§ WHAT YOU SHOULD DO: The entries below must be returned exactly as they stand.
DATA TO EXAMINE Start Marker
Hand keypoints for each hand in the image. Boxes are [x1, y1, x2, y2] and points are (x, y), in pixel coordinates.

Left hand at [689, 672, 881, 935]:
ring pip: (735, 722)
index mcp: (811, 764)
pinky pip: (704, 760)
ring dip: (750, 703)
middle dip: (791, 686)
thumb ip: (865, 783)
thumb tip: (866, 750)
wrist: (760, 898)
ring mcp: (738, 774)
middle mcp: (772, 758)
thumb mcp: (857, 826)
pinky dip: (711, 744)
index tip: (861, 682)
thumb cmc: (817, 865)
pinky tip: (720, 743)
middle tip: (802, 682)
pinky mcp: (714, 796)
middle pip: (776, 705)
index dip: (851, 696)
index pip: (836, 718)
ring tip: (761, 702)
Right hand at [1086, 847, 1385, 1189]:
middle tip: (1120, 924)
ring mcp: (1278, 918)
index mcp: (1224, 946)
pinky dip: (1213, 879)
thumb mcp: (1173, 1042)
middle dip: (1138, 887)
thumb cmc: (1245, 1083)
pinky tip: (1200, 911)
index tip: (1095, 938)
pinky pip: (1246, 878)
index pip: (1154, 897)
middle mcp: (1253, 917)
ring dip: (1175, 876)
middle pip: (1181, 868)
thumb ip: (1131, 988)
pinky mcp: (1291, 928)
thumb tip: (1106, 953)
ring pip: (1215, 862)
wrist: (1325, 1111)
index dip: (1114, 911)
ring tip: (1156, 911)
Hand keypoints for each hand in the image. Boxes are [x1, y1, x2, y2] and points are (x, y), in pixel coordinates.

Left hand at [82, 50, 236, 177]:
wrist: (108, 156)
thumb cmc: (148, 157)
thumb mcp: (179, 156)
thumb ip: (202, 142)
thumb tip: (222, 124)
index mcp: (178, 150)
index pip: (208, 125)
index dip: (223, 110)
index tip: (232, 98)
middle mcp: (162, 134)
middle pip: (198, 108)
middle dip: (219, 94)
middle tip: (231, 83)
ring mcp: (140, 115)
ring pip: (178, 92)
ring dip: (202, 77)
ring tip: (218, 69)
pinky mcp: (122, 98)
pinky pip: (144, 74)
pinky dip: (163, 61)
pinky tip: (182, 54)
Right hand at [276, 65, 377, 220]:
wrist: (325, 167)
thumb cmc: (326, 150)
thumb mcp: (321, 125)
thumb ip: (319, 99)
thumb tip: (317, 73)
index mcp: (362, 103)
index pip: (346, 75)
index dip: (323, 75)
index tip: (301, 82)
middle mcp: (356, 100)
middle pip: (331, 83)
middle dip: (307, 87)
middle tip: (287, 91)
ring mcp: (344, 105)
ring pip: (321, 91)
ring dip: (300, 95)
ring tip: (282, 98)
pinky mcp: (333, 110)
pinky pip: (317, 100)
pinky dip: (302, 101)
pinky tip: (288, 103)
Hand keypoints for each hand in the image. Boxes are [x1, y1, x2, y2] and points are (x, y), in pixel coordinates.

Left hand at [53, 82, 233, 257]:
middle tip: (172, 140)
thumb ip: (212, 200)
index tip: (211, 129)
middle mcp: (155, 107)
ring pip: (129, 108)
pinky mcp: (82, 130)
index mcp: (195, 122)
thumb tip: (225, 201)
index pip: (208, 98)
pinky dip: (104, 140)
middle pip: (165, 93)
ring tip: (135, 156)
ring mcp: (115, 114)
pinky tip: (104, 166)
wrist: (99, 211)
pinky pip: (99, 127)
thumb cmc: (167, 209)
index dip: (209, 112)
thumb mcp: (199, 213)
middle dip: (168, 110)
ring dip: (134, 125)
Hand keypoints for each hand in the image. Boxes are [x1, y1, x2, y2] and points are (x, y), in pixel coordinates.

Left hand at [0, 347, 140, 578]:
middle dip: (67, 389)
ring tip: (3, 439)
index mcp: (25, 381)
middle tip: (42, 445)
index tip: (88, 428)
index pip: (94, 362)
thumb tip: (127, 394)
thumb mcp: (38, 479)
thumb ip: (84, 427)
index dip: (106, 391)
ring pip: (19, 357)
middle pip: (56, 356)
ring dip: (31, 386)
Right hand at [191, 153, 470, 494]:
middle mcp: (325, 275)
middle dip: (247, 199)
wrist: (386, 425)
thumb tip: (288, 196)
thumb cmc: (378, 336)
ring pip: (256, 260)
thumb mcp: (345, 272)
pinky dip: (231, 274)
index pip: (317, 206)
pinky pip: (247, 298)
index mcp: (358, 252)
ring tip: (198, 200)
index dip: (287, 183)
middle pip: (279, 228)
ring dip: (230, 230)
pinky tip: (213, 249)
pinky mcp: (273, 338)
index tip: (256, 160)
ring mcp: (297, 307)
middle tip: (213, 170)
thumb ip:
DATA TO EXAMINE End Marker
§ EXERCISE OUTPUT:
Hand keypoints for each hand in the image. Boxes are [x1, y1, x2, y2] and points are (x, y), in pixel coordinates.

Left hand at [689, 672, 881, 935]:
ring pip: (735, 722)
index mcp: (811, 764)
pinky pip: (704, 760)
ring dip: (750, 703)
middle dip: (791, 686)
thumb ip: (865, 783)
thumb tip: (866, 750)
wrist: (760, 898)
ring mcp: (738, 774)
middle mcp: (772, 758)
thumb mcp: (857, 826)
pinky dip: (711, 744)
index tip: (861, 682)
thumb cmc: (817, 865)
pinky tip: (720, 743)
middle tip: (802, 682)
pinky mcp: (714, 796)
middle pip: (776, 705)
index dip: (851, 696)
index pip: (836, 718)
ring tip: (761, 702)
Right hand at [1086, 847, 1385, 1189]:
middle tip: (1120, 924)
ring mcp: (1278, 918)
index mcp: (1224, 946)
pinky dip: (1213, 879)
thumb mcp: (1173, 1042)
middle dip: (1138, 887)
thumb cmc: (1245, 1083)
pinky tip: (1200, 911)
index tip: (1095, 938)
pinky pip: (1246, 878)
index pip: (1154, 897)
middle mcp: (1253, 917)
ring dip: (1175, 876)
middle pip: (1181, 868)
thumb ip: (1131, 988)
pinky mcp: (1291, 928)
thumb tip: (1106, 953)
ring pip: (1215, 862)
wrist: (1325, 1111)
index dip: (1114, 911)
ring tip: (1156, 911)
Hand keypoints for each hand in the image. Boxes are [x1, y1, x2, y2] and points are (x, y), in pixel coordinates.

Left hand at [82, 50, 236, 177]:
wrist: (108, 156)
thumb cmc: (148, 157)
thumb mcp: (179, 156)
thumb ip: (202, 142)
thumb tip: (222, 124)
index mcp: (178, 150)
index pip: (208, 125)
index dip: (223, 110)
index tip: (232, 98)
middle mcp: (162, 134)
middle pip: (198, 108)
middle dip: (219, 94)
middle tip: (231, 83)
ring mcp: (140, 115)
ring pip: (178, 92)
ring dip: (202, 77)
ring tip: (218, 69)
pinky mcp: (122, 98)
pinky pip: (144, 74)
pinky dip: (163, 61)
pinky tip: (182, 54)
Right hand at [276, 65, 377, 220]:
wrist: (325, 167)
thumb cmc: (326, 150)
thumb mcp: (321, 125)
thumb ip: (319, 99)
thumb tip: (317, 73)
index mcp: (362, 103)
index pip: (346, 75)
index dip: (323, 75)
index tip: (301, 82)
middle mcp: (356, 100)
middle pip: (331, 83)
middle dip: (307, 87)
middle tip: (287, 91)
ring mcp: (344, 105)
ring pip: (321, 91)
ring dip: (300, 95)
ring tip: (282, 98)
pinky mcp: (333, 110)
pinky pip: (317, 100)
pinky dip: (302, 101)
pinky tip: (288, 103)
Hand keypoints for each hand in the image. Boxes are [x1, y1, x2, y2] and points are (x, y), in pixel coordinates.

Left hand at [53, 82, 233, 257]:
middle tip: (172, 140)
thumb ip: (212, 200)
index tip: (211, 129)
middle mcp: (155, 107)
ring pip: (129, 108)
pinky mcp: (82, 130)
index mcp: (195, 122)
thumb tip: (225, 201)
index pip: (208, 98)
pinky dip: (104, 140)
middle pip: (165, 93)
ring tip: (135, 156)
ring mcp: (115, 114)
pinky tip: (104, 166)
wrist: (99, 211)
pinky pip: (99, 127)
thumb cmc: (167, 209)
index dip: (209, 112)
thumb mcp: (199, 213)
middle dip: (168, 110)
ring dip: (134, 125)
Hand keypoints for each hand in the image. Boxes are [x1, y1, x2, y2] and points are (x, y), in pixel coordinates.

Left hand at [0, 347, 140, 578]:
middle dip: (67, 389)
ring tip: (3, 439)
index mcp: (25, 381)
middle tip: (42, 445)
index tip: (88, 428)
index pip: (94, 362)
thumb tip: (127, 394)
thumb mcp: (38, 479)
thumb ip: (84, 427)
index dip: (106, 391)
ring pip: (19, 357)
middle pip: (56, 356)
ring dip: (31, 386)
Right hand at [191, 153, 470, 494]:
middle mcp: (325, 275)
middle dip: (247, 199)
wrist: (386, 425)
thumb tip: (288, 196)
thumb cmc: (378, 336)
ring pip: (256, 260)
thumb mcp: (345, 272)
pinky dip: (231, 274)
index pip: (317, 206)
pinky pip: (247, 298)
index mcp: (358, 252)
ring tip: (198, 200)
index dip: (287, 183)
middle pip: (279, 228)
ring dip: (230, 230)
pinky tip: (213, 249)
pinky mcp: (273, 338)
index tip: (256, 160)
ring mcp: (297, 307)
middle tip: (213, 170)
thumb ip:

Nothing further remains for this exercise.